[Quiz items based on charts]
——————————

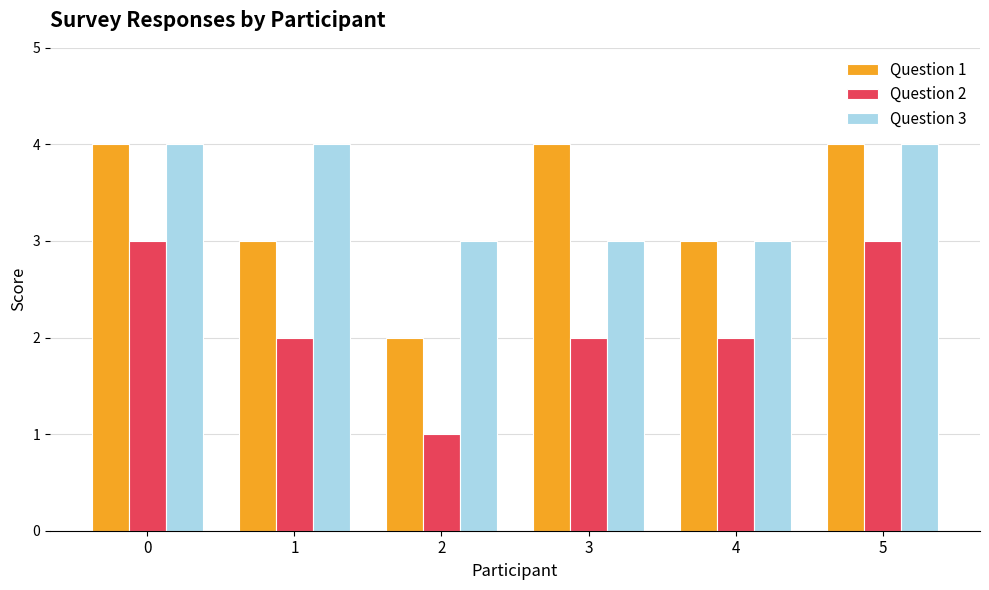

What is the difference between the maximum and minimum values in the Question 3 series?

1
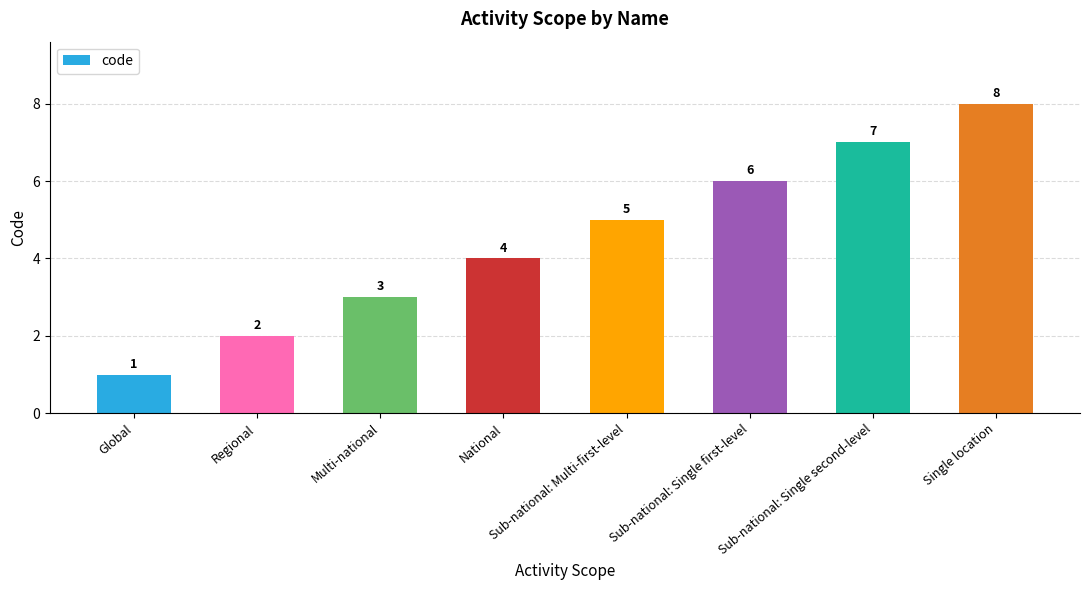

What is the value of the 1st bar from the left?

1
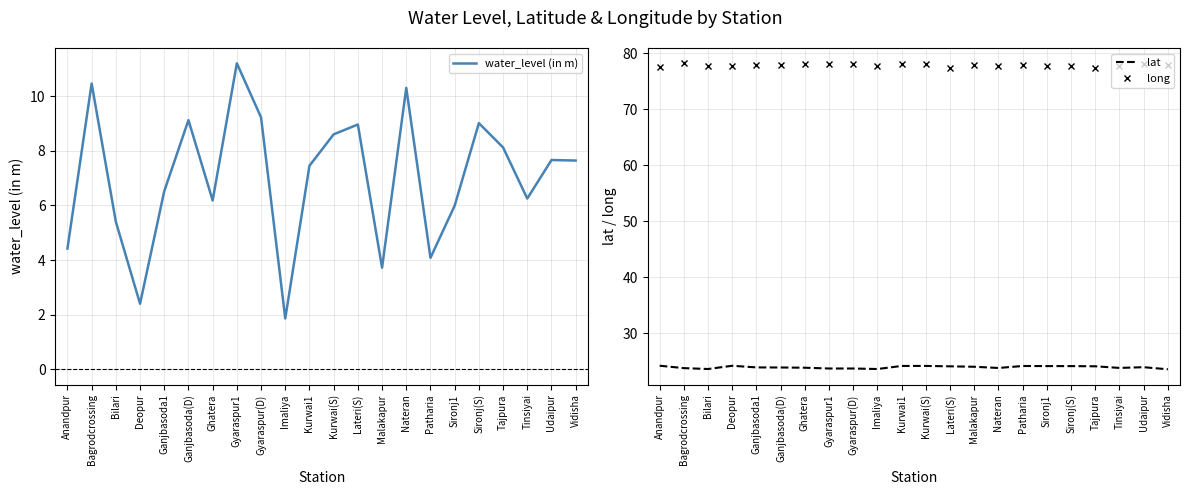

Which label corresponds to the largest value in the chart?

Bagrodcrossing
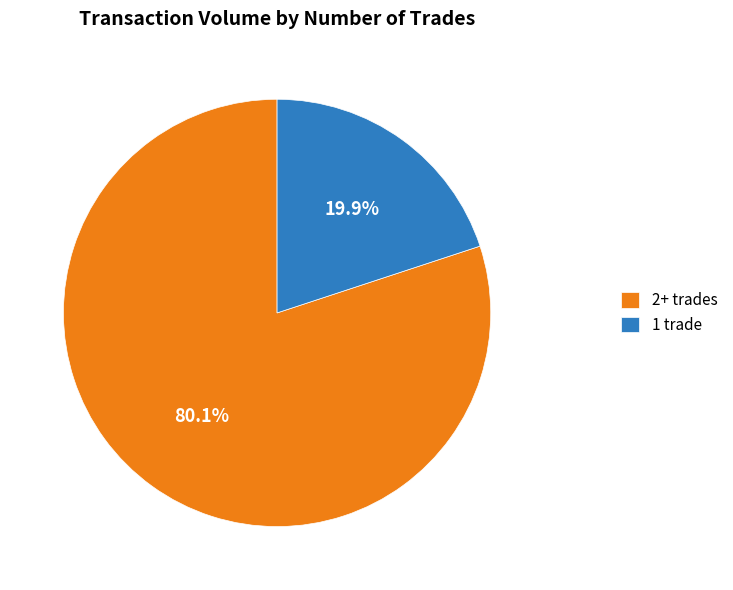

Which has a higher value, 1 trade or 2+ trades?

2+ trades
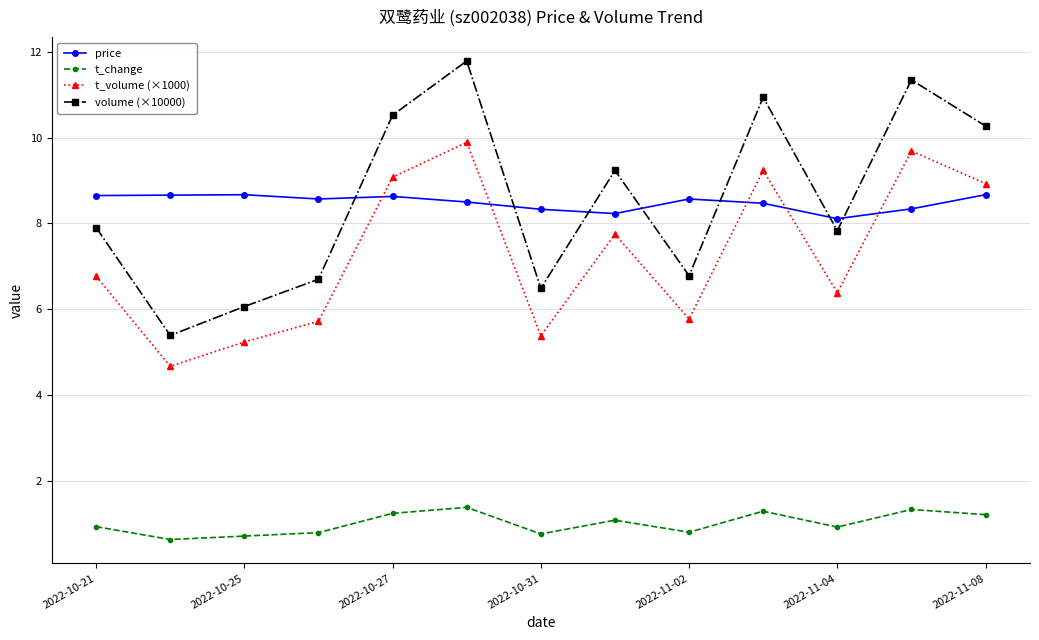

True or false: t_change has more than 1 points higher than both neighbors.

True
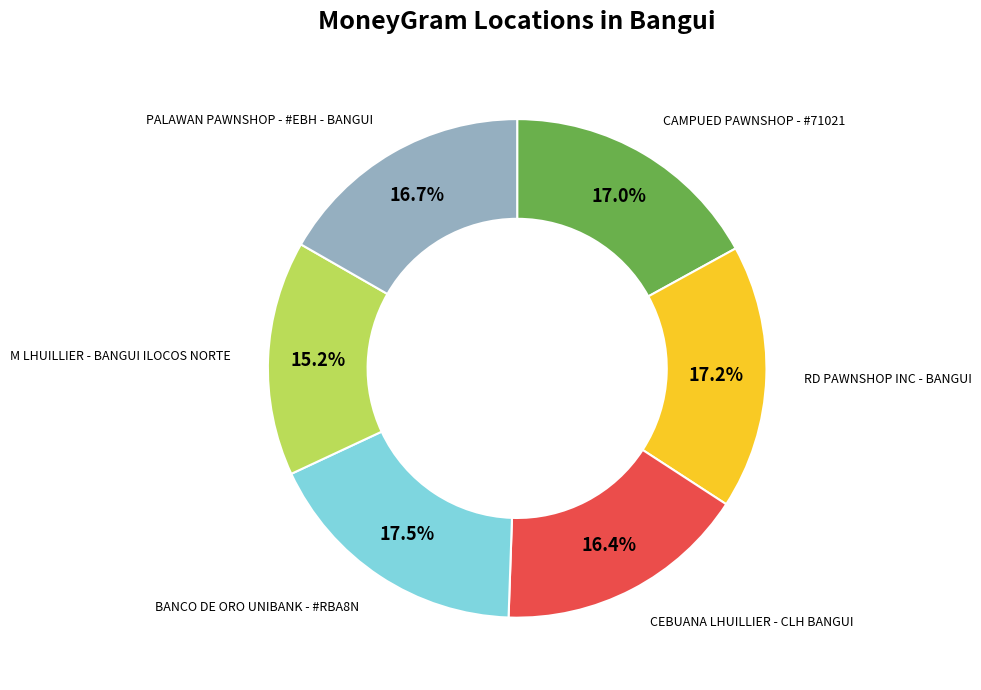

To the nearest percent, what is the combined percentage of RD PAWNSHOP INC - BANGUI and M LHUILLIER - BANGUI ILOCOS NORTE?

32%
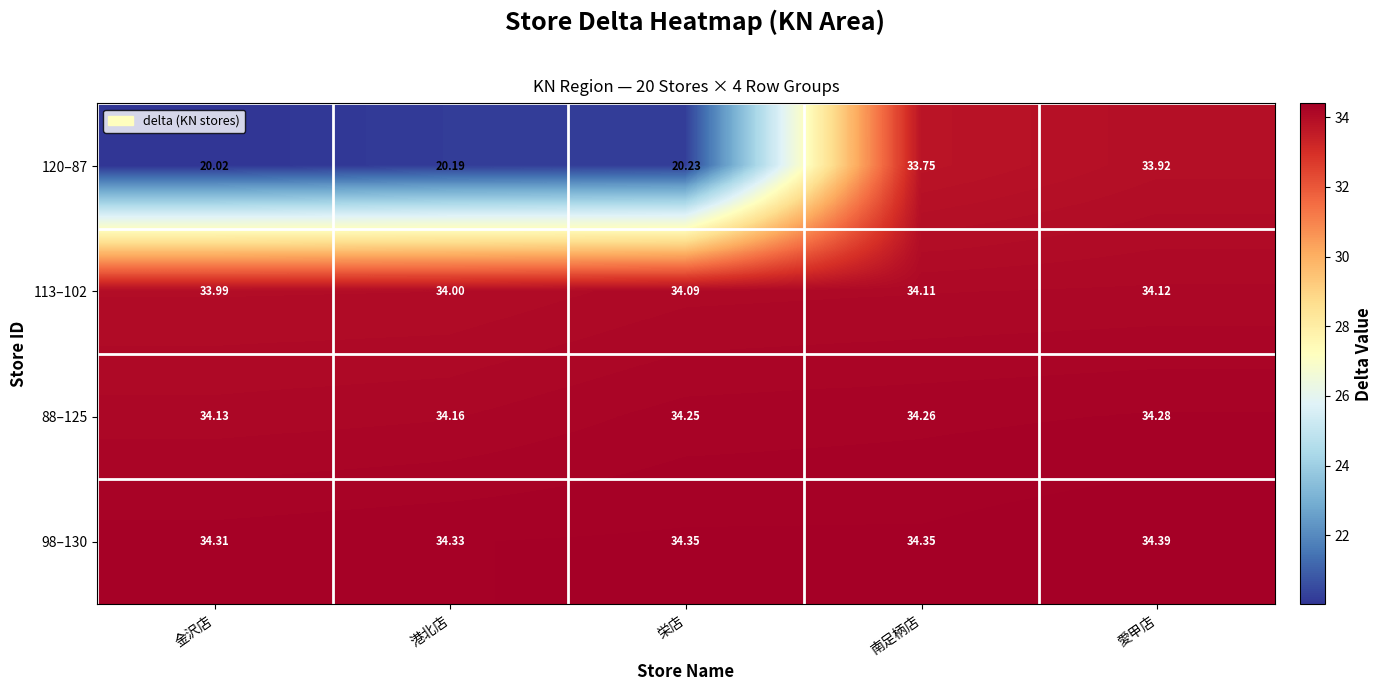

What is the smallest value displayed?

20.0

——————————

* [TASK DIRECTIONS]: Pull out every line of text from the data above and reproduce it word for word. Leave the pictures out.

* [SOLUTION TO THIS EXERCISE]:
What is the difference between the maximum and minimum values in the Question 3 series?

1

What is the value of the 1st bar from the left?

1

Which label corresponds to the largest value in the chart?

Bagrodcrossing

Which has a higher value, 1 trade or 2+ trades?

2+ trades

True or false: t_change has more than 1 points higher than both neighbors.

True

To the nearest percent, what is the combined percentage of RD PAWNSHOP INC - BANGUI and M LHUILLIER - BANGUI ILOCOS NORTE?

32%

What is the smallest value displayed?

20.0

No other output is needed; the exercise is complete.